> **REQUIRED ACTION 1**: From the CareerCup thread on splitting a sentence into dictionary words, extract the passage starting at "Is it not ambiguity" and ending at "interpret output word.".
> **REQUIRED ACTION 2**: Extend the CareerCup thread on splitting a sentence into dictionary words, picking up right after its final line of code.

CareerCup

Is it not ambiguity problem. Let's say the sentence has a word "output" then dictionary has two words "out" and "put". So, how do we interpret output word.

Let us there is no ambiguity then it is not simple as follows: Start with first char and check whether that is in dictionary or not (say I) . If it is then just add space after that. If not then check with two chars and if not check 3 chars and so on.

If you assume that the sentence is valid (i.e. has all valid words), then the difficulty is that you have to check whether trying a subword breaks the validity of the rest of the sentence. So what you can do is traverse through the string, whenever you find a word, push a pointer to a stack and restart the counter to track the current word. If you end up getting to the end of the "sentence" and your current word is not a word, then you know the subword was wrong, so pop the stack and try a longer word. See this implementation below:

public static String reconstructSentence(String s, HashMap<String, Boolean> dictionary) {
		int ptr = 0;
		Stack<Integer> spaces = new Stack<Integer>();
		spaces.add(ptr);
		String currWord = "";
		while (!spaces.isEmpty()) {
			currWord = s.substring(spaces.peek(), ptr);
			System.out.println("Curr Word: " + currWord);
			if (dictionary.containsKey(currWord)) {
				System.out.println(">>>Found word: " + currWord);
				spaces.push(ptr);
			}
			if (ptr >= s.length()) {	//reached the end 
				
				if (dictionary.containsKey(currWord)) {
					System.out.println("Sentence is done!");
					spaces.push(ptr);	//Done.

> **DATASET**:
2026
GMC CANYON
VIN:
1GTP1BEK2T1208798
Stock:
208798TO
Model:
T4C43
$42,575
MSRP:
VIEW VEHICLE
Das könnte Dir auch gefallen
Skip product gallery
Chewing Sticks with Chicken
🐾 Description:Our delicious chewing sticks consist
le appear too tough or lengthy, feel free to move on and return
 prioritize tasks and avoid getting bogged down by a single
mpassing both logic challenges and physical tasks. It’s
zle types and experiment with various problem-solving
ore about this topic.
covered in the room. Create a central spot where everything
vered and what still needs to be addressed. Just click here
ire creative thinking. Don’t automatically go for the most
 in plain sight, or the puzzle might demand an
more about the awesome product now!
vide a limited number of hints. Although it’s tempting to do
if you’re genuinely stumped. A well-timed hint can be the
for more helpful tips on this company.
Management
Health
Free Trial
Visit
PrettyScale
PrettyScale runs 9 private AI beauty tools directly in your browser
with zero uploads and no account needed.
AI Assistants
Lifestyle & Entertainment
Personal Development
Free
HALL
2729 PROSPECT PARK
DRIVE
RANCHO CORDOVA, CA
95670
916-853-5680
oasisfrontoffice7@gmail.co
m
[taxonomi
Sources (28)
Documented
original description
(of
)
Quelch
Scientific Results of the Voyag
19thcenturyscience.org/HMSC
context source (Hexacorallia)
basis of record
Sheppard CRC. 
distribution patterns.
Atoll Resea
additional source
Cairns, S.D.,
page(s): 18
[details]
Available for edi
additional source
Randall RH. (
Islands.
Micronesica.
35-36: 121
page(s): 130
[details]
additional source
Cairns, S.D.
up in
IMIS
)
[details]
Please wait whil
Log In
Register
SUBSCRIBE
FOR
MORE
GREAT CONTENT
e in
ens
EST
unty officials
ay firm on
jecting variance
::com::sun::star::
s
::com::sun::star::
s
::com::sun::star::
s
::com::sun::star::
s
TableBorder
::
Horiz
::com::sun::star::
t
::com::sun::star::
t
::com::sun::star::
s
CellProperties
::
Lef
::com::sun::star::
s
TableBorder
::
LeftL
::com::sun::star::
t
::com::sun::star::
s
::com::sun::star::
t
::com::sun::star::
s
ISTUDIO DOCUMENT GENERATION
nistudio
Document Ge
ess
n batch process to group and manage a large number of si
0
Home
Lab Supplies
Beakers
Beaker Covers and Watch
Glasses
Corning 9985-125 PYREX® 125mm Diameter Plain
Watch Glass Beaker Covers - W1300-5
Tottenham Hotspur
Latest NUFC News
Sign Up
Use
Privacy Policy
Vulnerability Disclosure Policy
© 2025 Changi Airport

> **ANSWER AREA 1**:
Is it not ambiguity problem. Let's say the sentence has a word "output" then dictionary has two words "out" and "put". So, how do we interpret output word.

> **ANSWER AREA 2**:
					break;
				}
                                System.out.println("Backtracking ...");
				if (spaces.isEmpty()) {
					System.out.println("Sentence could not be reconstructed");
					break;
				} else {
					ptr = spaces.pop();
				}
			}
			ptr++;
		}
		
		//Reconstruct Sentence
		int to = s.length();
		String sentence = "";
		while (!spaces.isEmpty()) {
			int from = spaces.pop();
			String word = s.substring(from, to);
			to = from;
			sentence = word + " " + sentence;
		}
		
		return sentence;
	}

//Try it with this unit test.
	public void testValidSentence() {
		HashMap<String, Boolean> dictionary = new HashMap<String, Boolean>();
		dictionary.put("the", true);
		dictionary.put("dog", true);
		dictionary.put("went", true);
		dictionary.put("to", true);
		dictionary.put("park", true);
		dictionary.put("in", true);
		dictionary.put("sunshine", true);
		dictionary.put("happy", true);
		dictionary.put("do", true);
		dictionary.put("sun", true);
		dictionary.put("shine", true);
		dictionary.put("sunny", true);
		dictionary.put("on", true);
		dictionary.put("a", true);
		dictionary.put("day", true);
		
		String sentence = "thehappydogwenttotheparkonasunnyday";
		
		System.out.println(sentence + " Reconstructed: " + StringUtil.reconstructSentence(sentence, dictionary));
	}

Output: thehappydogwenttotheparkonasunnyday Reconstructed: the happy dog went to the park on a sunny day

Here's a solution with complexity O(2^n)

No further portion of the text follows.